Roumanie. Depuis 2007, la Roumanie fait partie de l’UE. Il est normalement prévu qu’en 2011, le pays entrera dans la zone euro. Mais rien n’est moins sûr, aujourd’hui, en raison de la crise. Le gouvernement roumain se heurte à des protestations massives contre les économies qu’il entend réaliser pour le compte du FMI et ce, en échange d’un prêt de 20 milliards d’euros. Les traitements des services publics devraient baisser de 25 %, les pensions de 15 et les autres dépenses publiques de 20. Tout cela vient frapper une population déjà fortement touchée.
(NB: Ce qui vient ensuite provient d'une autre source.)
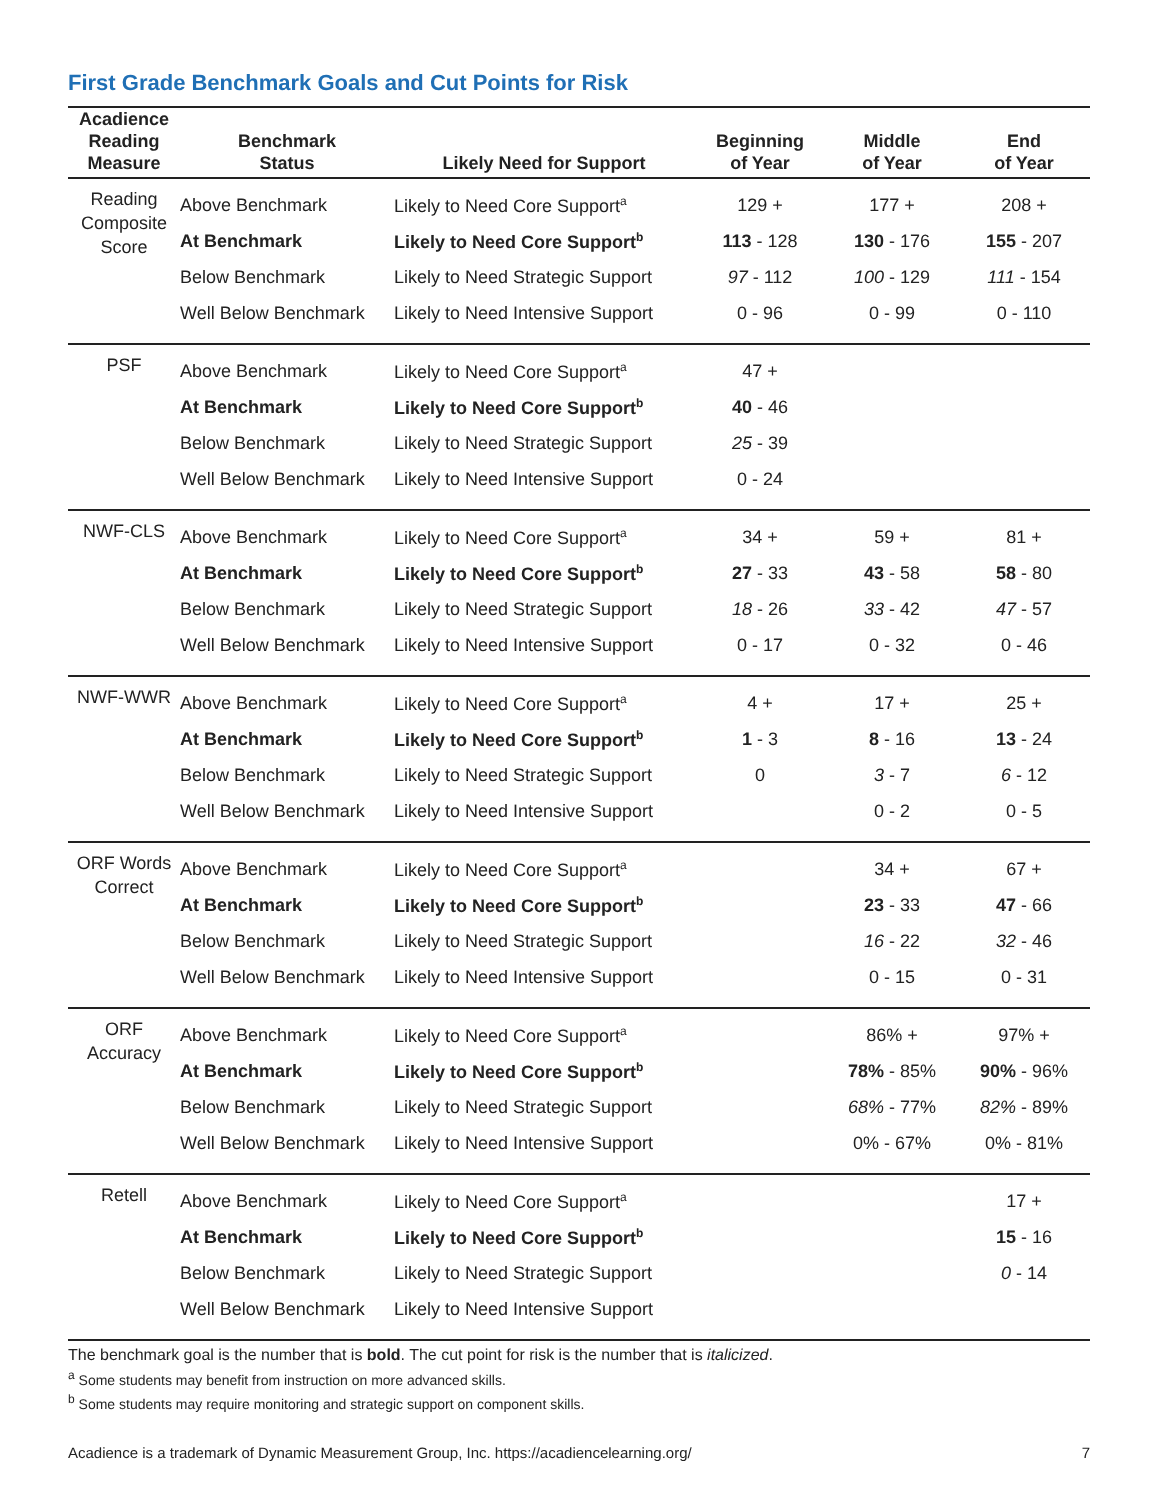First Grade Benchmark Goals and Cut Points for Risk
| Acadience Reading Measure | Benchmark Status | Likely Need for Support | Beginning of Year | Middle of Year | End of Year |
| --- | --- | --- | --- | --- | --- |
| Reading Composite Score | Above Benchmark | Likely to Need Core Support<sup>a</sup> | 129 + | 177 + | 208 + |
| | At Benchmark | Likely to Need Core Support<sup>b</sup> | 113 - 128 | 130 - 176 | 155 - 207 |
| | Below Benchmark | Likely to Need Strategic Support | 97 - 112 | 100 - 129 | 111 - 154 |
| | Well Below Benchmark | Likely to Need Intensive Support | 0 - 96 | 0 - 99 | 0 - 110 |
| PSF | Above Benchmark | Likely to Need Core Support<sup>a</sup> | 47 + | | |
| | At Benchmark | Likely to Need Core Support<sup>b</sup> | 40 - 46 | | |
| | Below Benchmark | Likely to Need Strategic Support | 25 - 39 | | |
| | Well Below Benchmark | Likely to Need Intensive Support | 0 - 24 | | |
| NWF-CLS | Above Benchmark | Likely to Need Core Support<sup>a</sup> | 34 + | 59 + | 81 + |
| | At Benchmark | Likely to Need Core Support<sup>b</sup> | 27 - 33 | 43 - 58 | 58 - 80 |
| | Below Benchmark | Likely to Need Strategic Support | 18 - 26 | 33 - 42 | 47 - 57 |
| | Well Below Benchmark | Likely to Need Intensive Support | 0 - 17 | 0 - 32 | 0 - 46 |
| NWF-WWR | Above Benchmark | Likely to Need Core Support<sup>a</sup> | 4 + | 17 + | 25 + |
| | At Benchmark | Likely to Need Core Support<sup>b</sup> | 1 - 3 | 8 - 16 | 13 - 24 |
| | Below Benchmark | Likely to Need Strategic Support | 0 | 3 - 7 | 6 - 12 |
| | Well Below Benchmark | Likely to Need Intensive Support | | 0 - 2 | 0 - 5 |
| ORF Words Correct | Above Benchmark | Likely to Need Core Support<sup>a</sup> | | 34 + | 67 + |
| | At Benchmark | Likely to Need Core Support<sup>b</sup> | | 23 - 33 | 47 - 66 |
| | Below Benchmark | Likely to Need Strategic Support | | 16 - 22 | 32 - 46 |
| | Well Below Benchmark | Likely to Need Intensive Support | | 0 - 15 | 0 - 31 |
| ORF Accuracy | Above Benchmark | Likely to Need Core Support<sup>a</sup> | | 86% + | 97% + |
| | At Benchmark | Likely to Need Core Support<sup>b</sup> | | 78% - 85% | 90% - 96% |
| | Below Benchmark | Likely to Need Strategic Support | | 68% - 77% | 82% - 89% |
| | Well Below Benchmark | Likely to Need Intensive Support | | 0% - 67% | 0% - 81% |
| Retell | Above Benchmark | Likely to Need Core Support<sup>a</sup> | | | 17 + |
| | At Benchmark | Likely to Need Core Support<sup>b</sup> | | | 15 - 16 |
| | Below Benchmark | Likely to Need Strategic Support | | | 0 - 14 |
| | Well Below Benchmark | Likely to Need Intensive Support | | | |
The benchmark goal is the number that is bold. The cut point for risk is the number that is italicized.
<sup>a</sup> Some students may benefit from instruction on more advanced skills.
<sup>b</sup> Some students may require monitoring and strategic support on component skills.
Acadience is a trademark of Dynamic Measurement Group, Inc. https://acadiencelearning.org/ 7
Il n’est pas sûr que le gouvernement puisse faire approuver son plan d’économies au Parlement. Quoi qu’il en soit, la semaine dernière,des centaines de milliers de travailleurs ont participé à la grève de tous les services publics du pays.

Italie. Le gouvernement Berlusconi entend économiser 24 milliards d’euros. Dans les trois ans à venir, 400.000 emplois des services publics vont devoir être liquidés. Pour y arriver, on ne remplacerait plus qu’un fonctionnaire sur cinq prenant sa pension. En sus, le gouvernement italien entend encore liquider 59.000 agents de l’État dans une mesure de rationalisation. Les syndicats ont déjà annoncé une grève générale le 25 juin.